In some cases, the API client or HTTP client might not receive the confirmation that the job is inserted due to transient issues or network interruptions. When the insertion is retried, that request fails with status=ALREADY_EXISTS (code=409 and reason="duplicate"). The existing job status can be retrieved with a call to jobs.get. After the status of the existing job is retrieved, the caller can determine whether a new job with a new JOB ID should be created.

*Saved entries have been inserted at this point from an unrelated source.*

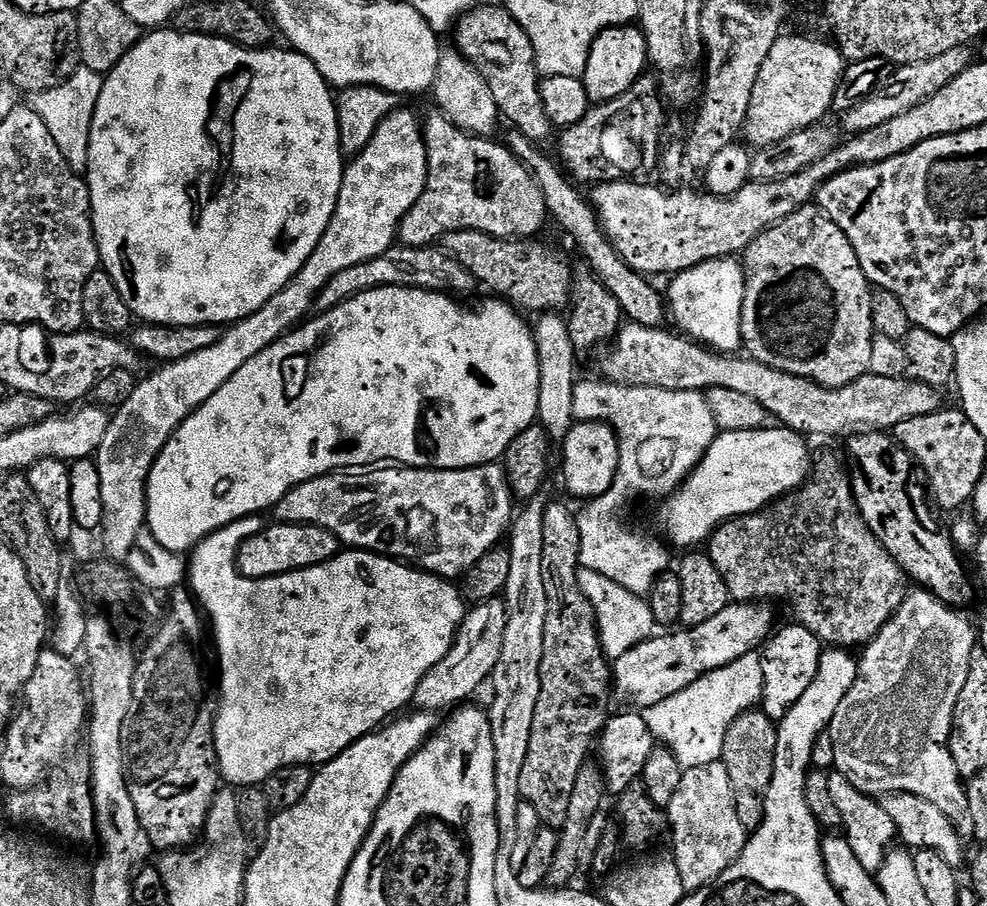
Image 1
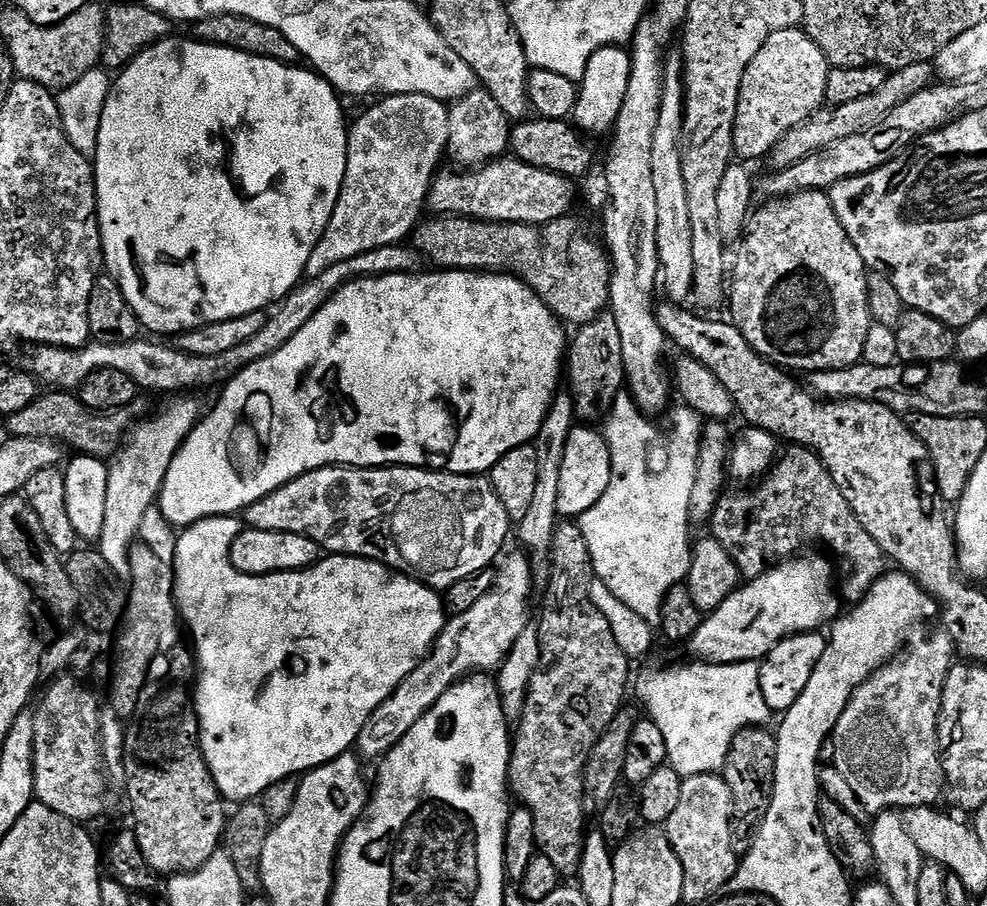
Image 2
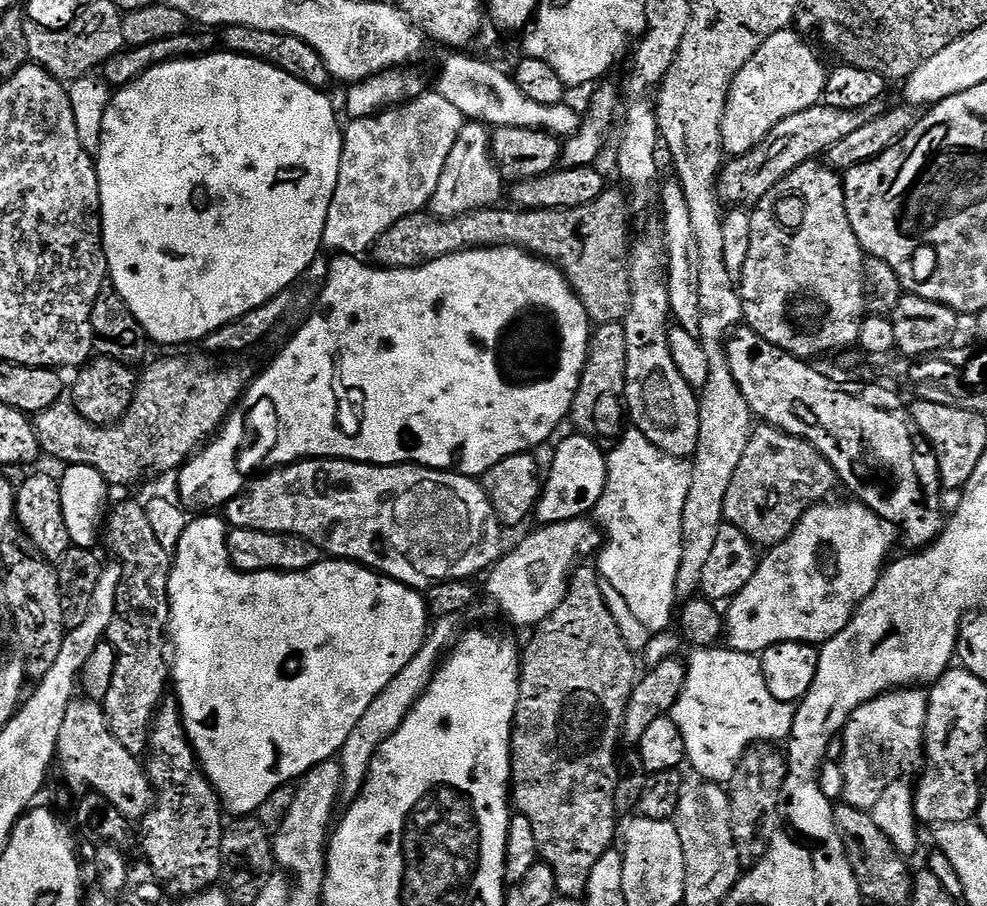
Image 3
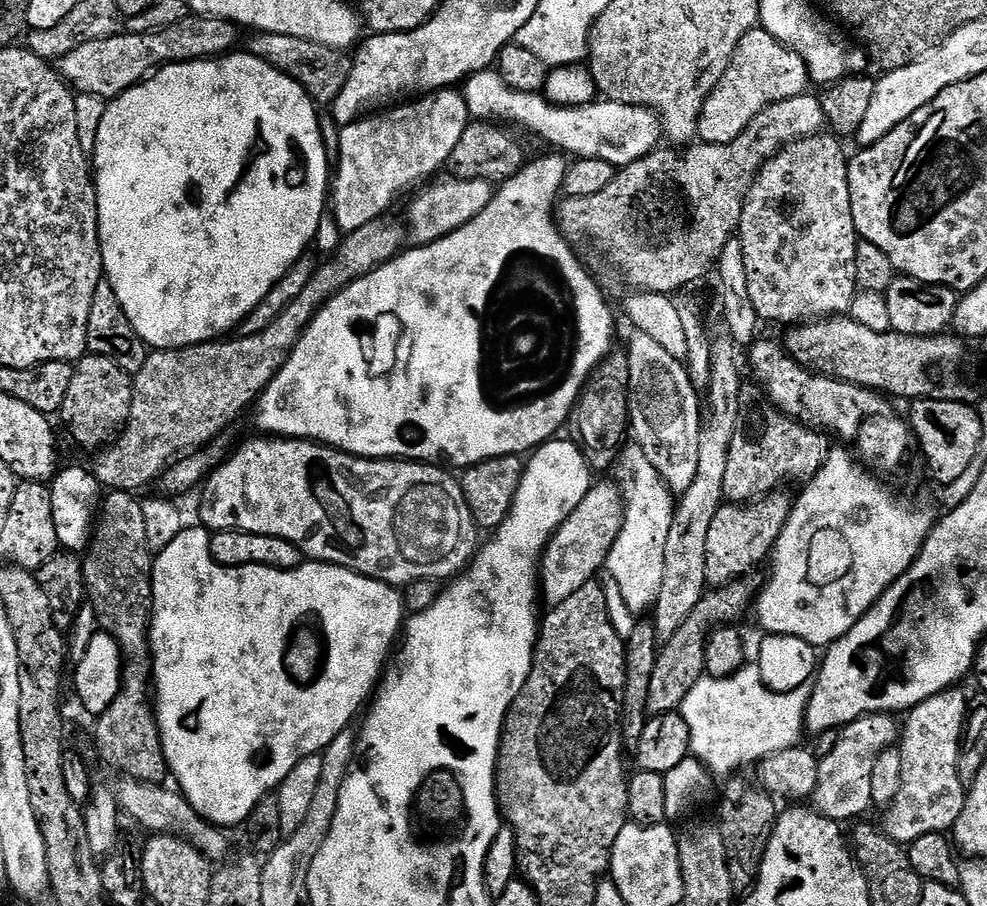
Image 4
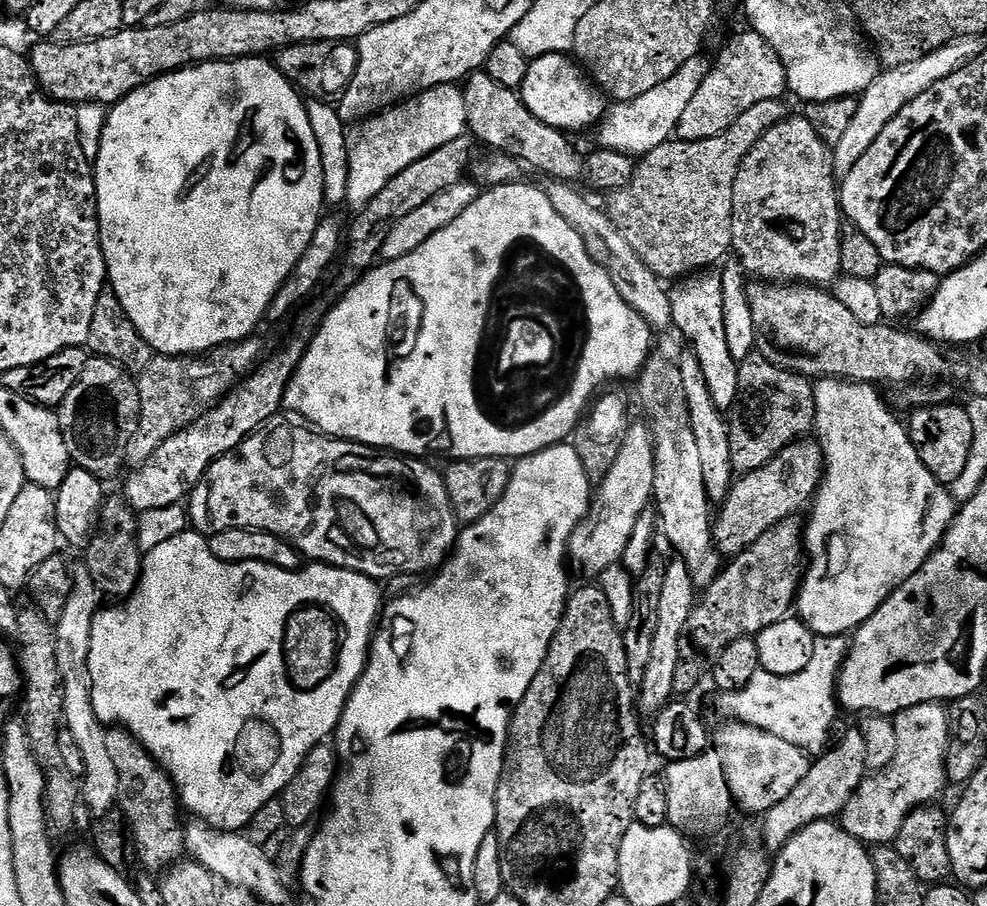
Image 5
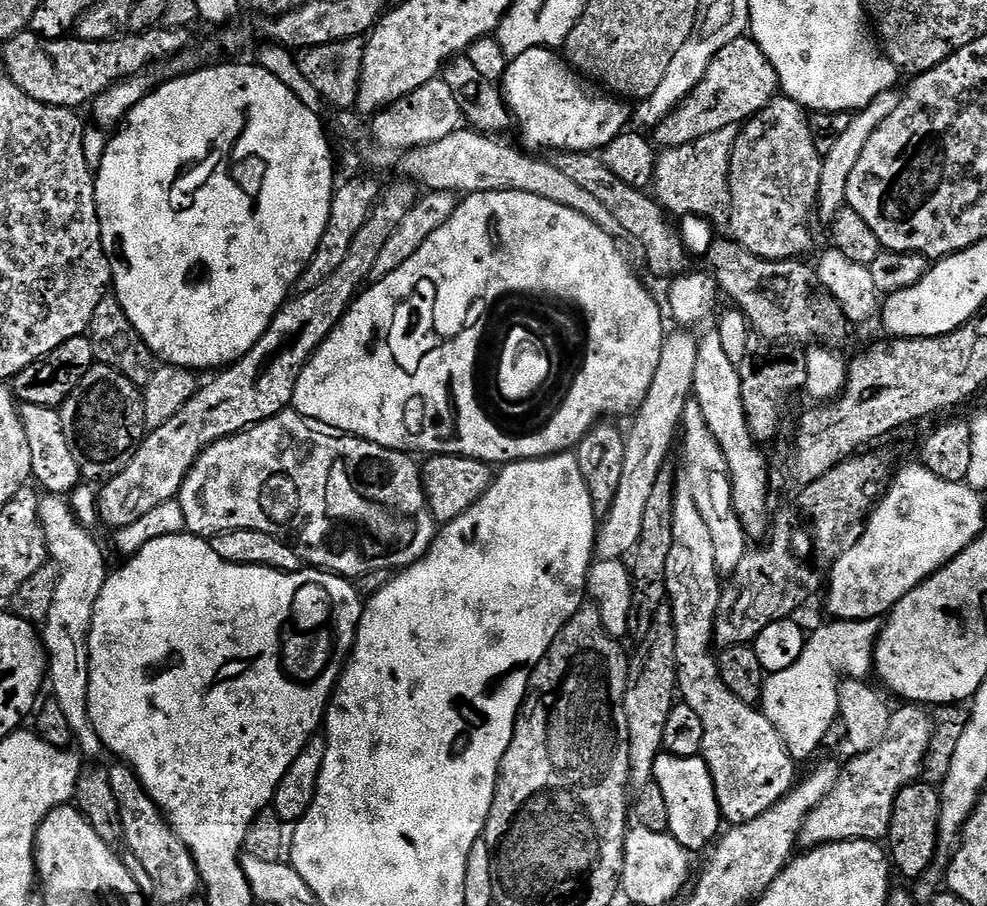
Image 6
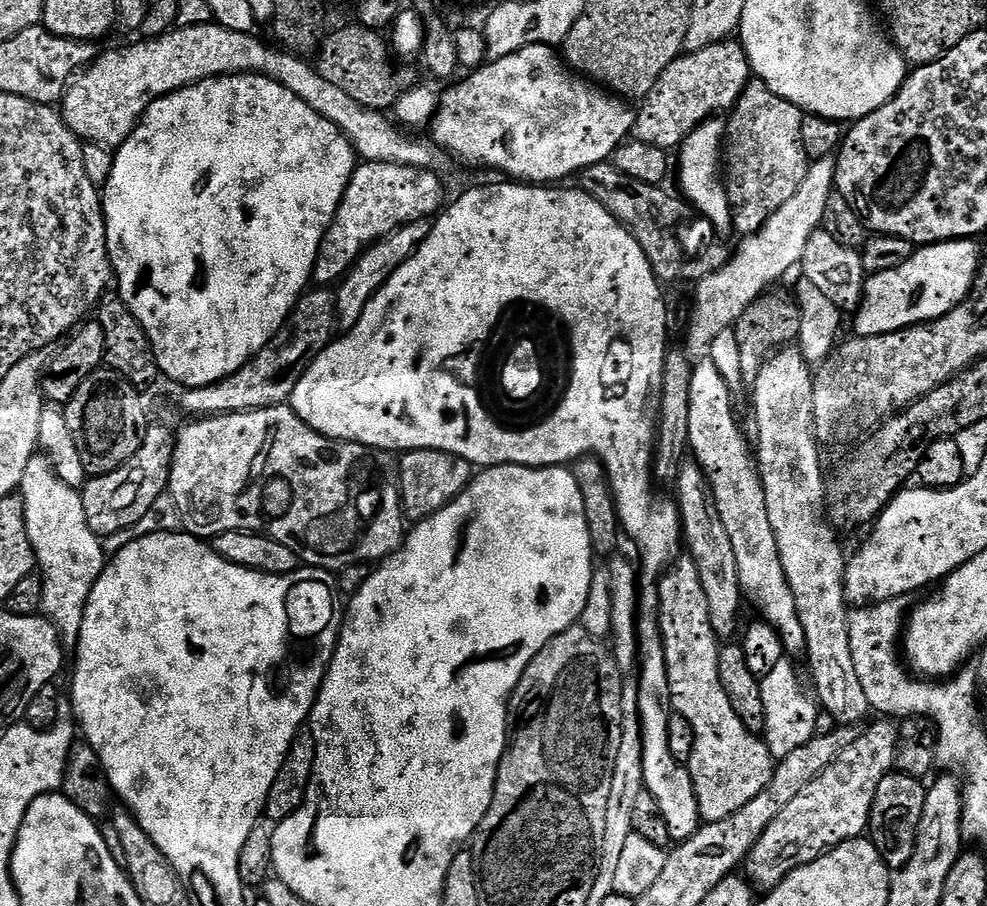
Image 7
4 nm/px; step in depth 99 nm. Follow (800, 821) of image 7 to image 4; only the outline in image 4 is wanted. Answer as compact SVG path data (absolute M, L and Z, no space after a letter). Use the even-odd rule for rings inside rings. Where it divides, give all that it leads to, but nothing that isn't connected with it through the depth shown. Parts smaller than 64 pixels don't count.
M960 688L931 696L911 709L900 730L898 757L901 764L900 790L887 807L882 830L896 843L907 846L928 833L951 831L966 800L958 760L969 712L969 699Z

Use cases and reliability requirements

BigQuery might be a critical component of a variety of architectures. Depending on the use case and architecture deployed, a variety of availability, performance, or other reliability requirements might need to be met. For the purposes of this guide, let's select two primary use cases and architectures to discuss in detail.

Real-time analytics

The first example is an event data processing pipeline. In this example, log events from endpoints are ingested using Pub/Sub. From there, a streaming Dataflow pipeline performs some operations on the data prior to writing it into BigQuery using the Storage Write API. The data is then used both for ad hoc querying to, for example, recreate sequences of events that may have resulted in specific endpoint outcomes, and for feeding near-real time dashboards to allow the detection of trends and patterns in the data through visualization.

This example requires you to consider multiple aspects of reliability. Because the end-to-end data freshness requirements are quite high, latency of the ingestion process is critical. Once data is written to BigQuery, reliability is perceived as the ability of users to issue ad hoc queries with consistent and predictable latency and ensuring that dashboards utilizing the data reflect the absolute latest available information.

Batch data processing

The second example is a batch processing architecture based around regulatory compliance in the financial services industry. A key requirement is to deliver daily reports to regulators by a fixed nightly deadline. As long as the nightly batch process that generates the reports completes by this deadline, it is considered sufficiently fast.

Data needs to be made available in BigQuery and joined with other data sources for dashboarding, analysis, and ultimately generation of a PDF report. Having these reports be delivered on time and without error is a critical business requirement. As such, ensuring the reliability of both data ingestion and producing the report correctly and in a consistent timeframe to meet required deadlines are key.